• _Supplied material_
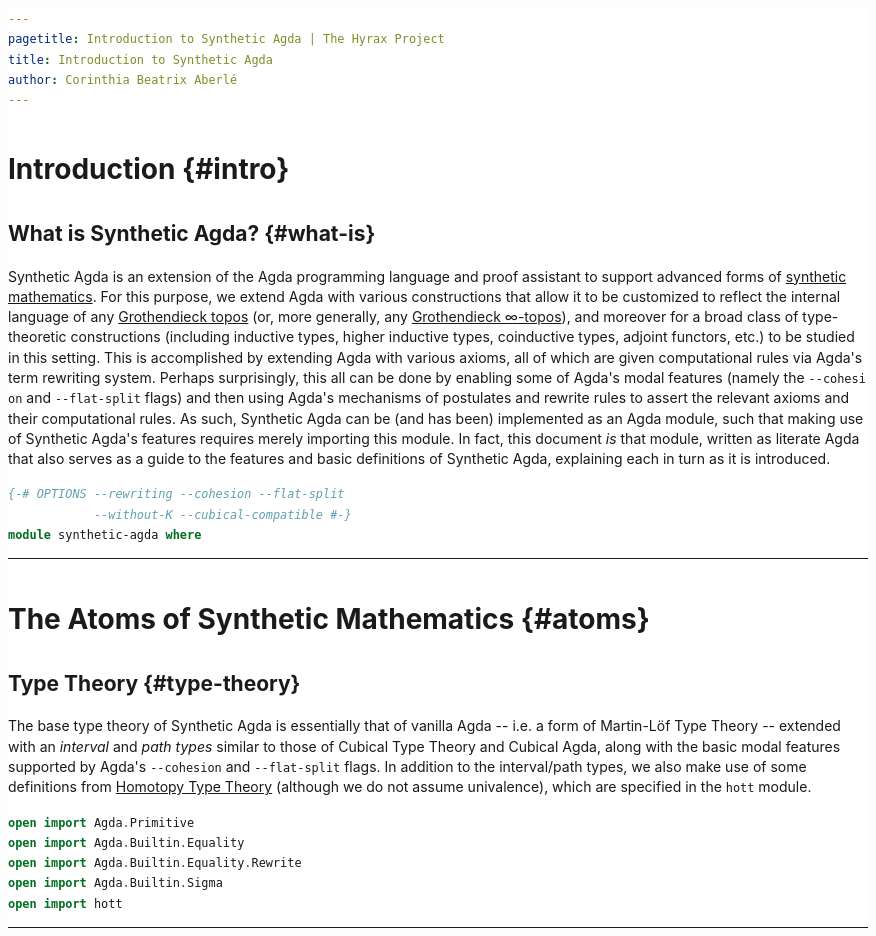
 ```yaml
---
pagetitle: Introduction to Synthetic Agda | The Hyrax Project
title: Introduction to Synthetic Agda
author: Corinthia Beatrix Aberlé
---
```


# Introduction {#intro}

## What is Synthetic Agda? {#what-is}

Synthetic Agda is an extension of the Agda programming language and proof assistant to support advanced forms of [synthetic mathematics](https://golem.ph.utexas.edu/category/2015/02/introduction_to_synthetic_math.html). For this purpose, we extend Agda with various constructions that allow it to be customized to reflect the internal language of any [Grothendieck topos](https://ncatlab.org/nlab/show/Grothendieck+topos) (or, more generally, any [Grothendieck ∞-topos](https://ncatlab.org/nlab/show/(infinity,1)-topos)), and moreover for a broad class of type-theoretic constructions (including inductive types, higher inductive types, coinductive types, adjoint functors, etc.) to be studied in this setting. This is accomplished by extending Agda with various axioms, all of which are given computational rules via Agda's term rewriting system. Perhaps surprisingly, this all can be done by enabling some of Agda's modal features (namely the `--cohesion` and `--flat-split` flags) and then using Agda's mechanisms of postulates and rewrite rules to assert the relevant axioms and their computational rules. As such, Synthetic Agda can be (and has been) implemented as an Agda module, such that making use of Synthetic Agda's features requires merely importing this module. In fact, this document *is* that module, written as literate Agda that also serves as a guide to the features and basic definitions of Synthetic Agda, explaining each in turn as it is introduced.

```agda
{-# OPTIONS --rewriting --cohesion --flat-split 
            --without-K --cubical-compatible #-}
module synthetic-agda where
```

---

# The Atoms of Synthetic Mathematics {#atoms}

## Type Theory {#type-theory}

The base type theory of Synthetic Agda is essentially that of vanilla Agda -- i.e. a form of Martin-Löf Type Theory -- extended with an *interval* and *path types* similar to those of Cubical Type Theory and Cubical Agda, along with the basic modal features supported by Agda's `--cohesion` and `--flat-split` flags. In addition to the interval/path types, we also make use of some definitions from [Homotopy Type Theory](https://homotopytypetheory.org/book/) (although we do not assume univalence), which are specified in the `hott` module.

```agda
open import Agda.Primitive
open import Agda.Builtin.Equality
open import Agda.Builtin.Equality.Rewrite
open import Agda.Builtin.Sigma
open import hott
```

---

• _Activity_
Retype word for word all the material given above, and keep the pictures out.

• _Answer to this task_
 ```yaml
---
pagetitle: Introduction to Synthetic Agda | The Hyrax Project
title: Introduction to Synthetic Agda
author: Corinthia Beatrix Aberlé
---
```


# Introduction {#intro}

## What is Synthetic Agda? {#what-is}

Synthetic Agda is an extension of the Agda programming language and proof assistant to support advanced forms of [synthetic mathematics](https://golem.ph.utexas.edu/category/2015/02/introduction_to_synthetic_math.html). For this purpose, we extend Agda with various constructions that allow it to be customized to reflect the internal language of any [Grothendieck topos](https://ncatlab.org/nlab/show/Grothendieck+topos) (or, more generally, any [Grothendieck ∞-topos](https://ncatlab.org/nlab/show/(infinity,1)-topos)), and moreover for a broad class of type-theoretic constructions (including inductive types, higher inductive types, coinductive types, adjoint functors, etc.) to be studied in this setting. This is accomplished by extending Agda with various axioms, all of which are given computational rules via Agda's term rewriting system. Perhaps surprisingly, this all can be done by enabling some of Agda's modal features (namely the `--cohesion` and `--flat-split` flags) and then using Agda's mechanisms of postulates and rewrite rules to assert the relevant axioms and their computational rules. As such, Synthetic Agda can be (and has been) implemented as an Agda module, such that making use of Synthetic Agda's features requires merely importing this module. In fact, this document *is* that module, written as literate Agda that also serves as a guide to the features and basic definitions of Synthetic Agda, explaining each in turn as it is introduced.

```agda
{-# OPTIONS --rewriting --cohesion --flat-split 
            --without-K --cubical-compatible #-}
module synthetic-agda where
```

---

# The Atoms of Synthetic Mathematics {#atoms}

## Type Theory {#type-theory}

The base type theory of Synthetic Agda is essentially that of vanilla Agda -- i.e. a form of Martin-Löf Type Theory -- extended with an *interval* and *path types* similar to those of Cubical Type Theory and Cubical Agda, along with the basic modal features supported by Agda's `--cohesion` and `--flat-split` flags. In addition to the interval/path types, we also make use of some definitions from [Homotopy Type Theory](https://homotopytypetheory.org/book/) (although we do not assume univalence), which are specified in the `hott` module.

```agda
open import Agda.Primitive
open import Agda.Builtin.Equality
open import Agda.Builtin.Equality.Rewrite
open import Agda.Builtin.Sigma
open import hott
```

---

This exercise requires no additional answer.